Confidently slipping the blade back into its sheath and stealing a quick glance at the wildly shaking tile, he killed the connection to Mikel, closed Flora’s laptop, and tucked it under his arm. He glanced back at her.
“Sorry,” he said. “I no longer need you—just this to access your offsite storage.”
Then he turned and hurried back into the hallway. The olivine stone in the laboratory was a lost cause, already too active. Yokane probably kept it near her for that reason: it would immediately become alert if another stone were in close proximity. He’d collect the other. With luck, his exit should time out perfectly.
Behind him, the tools in the table drawer began to shake loudly and then the lab table began to hop around; a moment later the walls themselves began to undulate like sails in a typhoon. Below them, the remains of Flora Davies began to liquefy. First the brain and other internal organs; then, as the unchecked vibration of the stone increased, the rest of her cellular structure came apart. Within moments, the woman was a pool of biological material spilled across the laboratory floor. There was no longer a knife wound, or anything to point to homicide. The floor itself was quaking, spreading the material thin and wide.
Skett followed the steady pulse of the original tile. He went down a flight of stairs to a sub-basement where the Group maintained a row of subzero freezers. He had been down here before: this was where the door to the alley was located, the alley through which he’d transported Arni’s body as well as other biological mishaps over the years.

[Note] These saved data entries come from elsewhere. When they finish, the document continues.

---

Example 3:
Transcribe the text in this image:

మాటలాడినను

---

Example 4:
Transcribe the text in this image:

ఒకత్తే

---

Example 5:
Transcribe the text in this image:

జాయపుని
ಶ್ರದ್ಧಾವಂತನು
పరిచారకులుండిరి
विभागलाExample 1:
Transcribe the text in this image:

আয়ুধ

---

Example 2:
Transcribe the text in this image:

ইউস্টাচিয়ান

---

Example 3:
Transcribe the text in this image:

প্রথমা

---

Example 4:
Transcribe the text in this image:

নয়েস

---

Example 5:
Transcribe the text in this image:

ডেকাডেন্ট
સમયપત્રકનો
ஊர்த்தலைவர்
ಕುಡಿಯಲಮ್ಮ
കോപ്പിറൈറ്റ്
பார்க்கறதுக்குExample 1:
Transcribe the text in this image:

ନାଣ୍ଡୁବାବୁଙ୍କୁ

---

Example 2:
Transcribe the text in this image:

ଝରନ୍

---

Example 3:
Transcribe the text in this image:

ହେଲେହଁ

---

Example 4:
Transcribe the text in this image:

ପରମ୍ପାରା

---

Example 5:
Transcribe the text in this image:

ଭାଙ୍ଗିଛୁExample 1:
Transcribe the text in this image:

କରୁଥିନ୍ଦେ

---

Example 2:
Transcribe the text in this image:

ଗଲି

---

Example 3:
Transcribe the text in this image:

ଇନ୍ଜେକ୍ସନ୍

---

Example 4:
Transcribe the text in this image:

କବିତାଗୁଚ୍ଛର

Skett waited anxiously. He stood there, his skin vibrating as the air around him began to quiver. The old beams in the mansion shook and screamed and the structural matter of the century-old building also began to tremble faster and faster and then groan, loudly. He heard crashing above and then a pop that wasn’t so much a loud noise as a dull punch in his ears. It was followed by a massive shockwave that slapped him from above and behind him—the location of the laboratory.
Hopefully, that was the tile reaching some kind of critical mass, releasing its energy before going quiet—
The tile in the freezer instantly calmed once its link to the southern tiles had gone silent. As the building above him fell to dust, Skett grabbed the tile and ran for the door. Behind him, large stone and wood pieces disintegrated as they dropped, the ceiling vanished completely, and millions of tiny pieces of laboratory fell into the sub-basement, the upper floors crashing on top of that, all of them creating a pile that rose nearly half a story above a shocked Fifth Avenue.

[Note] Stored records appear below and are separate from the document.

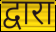
द्वारा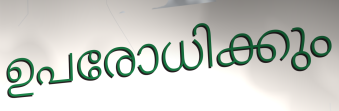
ഉപരോധിക്കും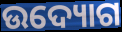
ଉଦ୍ୟୋଗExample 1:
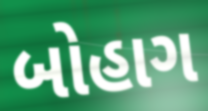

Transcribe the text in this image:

બોહાગ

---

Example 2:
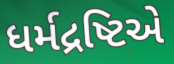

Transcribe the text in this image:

ધર્મદ્રષ્ટિએ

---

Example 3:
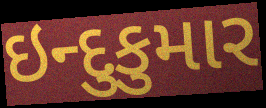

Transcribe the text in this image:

ઇન્દુકુમાર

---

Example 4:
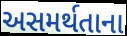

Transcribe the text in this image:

અસમર્થતાના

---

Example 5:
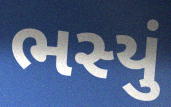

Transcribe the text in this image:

ભસ્યુંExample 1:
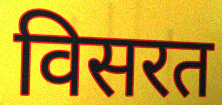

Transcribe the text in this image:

विसरत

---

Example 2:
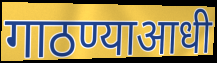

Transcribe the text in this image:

गाठण्याआधी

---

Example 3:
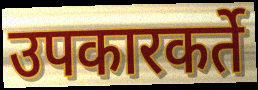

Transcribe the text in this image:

उपकारकर्ते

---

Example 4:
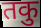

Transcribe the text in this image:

तकु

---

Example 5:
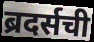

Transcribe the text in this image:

ब्रदर्सची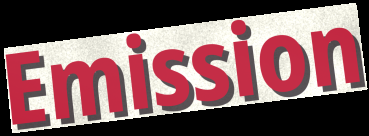
Emission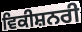
ਵਿਕੀਸ਼ਨਰੀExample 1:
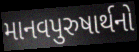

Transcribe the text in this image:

માનવપુરુષાર્થનો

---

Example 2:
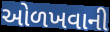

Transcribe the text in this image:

ઓળખવાની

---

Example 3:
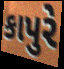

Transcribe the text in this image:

કાપુરે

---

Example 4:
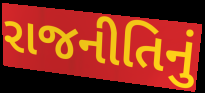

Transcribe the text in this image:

રાજનીતિનું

Observers wondered aloud if it had been weakened by the flooding and fires from the night before. The fire department arrived and pushed back everyone who was recording the event on cell phones. The police department sealed the block, in the event it was a crime scene.
Within that rubble, the olivine tile was quiet now. The collapse of the edifice had caused the orientation to be lost. It would take a boost to raise its energy sufficiently to find the others, to reestablish a connection with the collective. Until then, the now-subdued energy within resumed its waiting patiently, as it had done for an eternity. As it would do for an eternity more if it had to.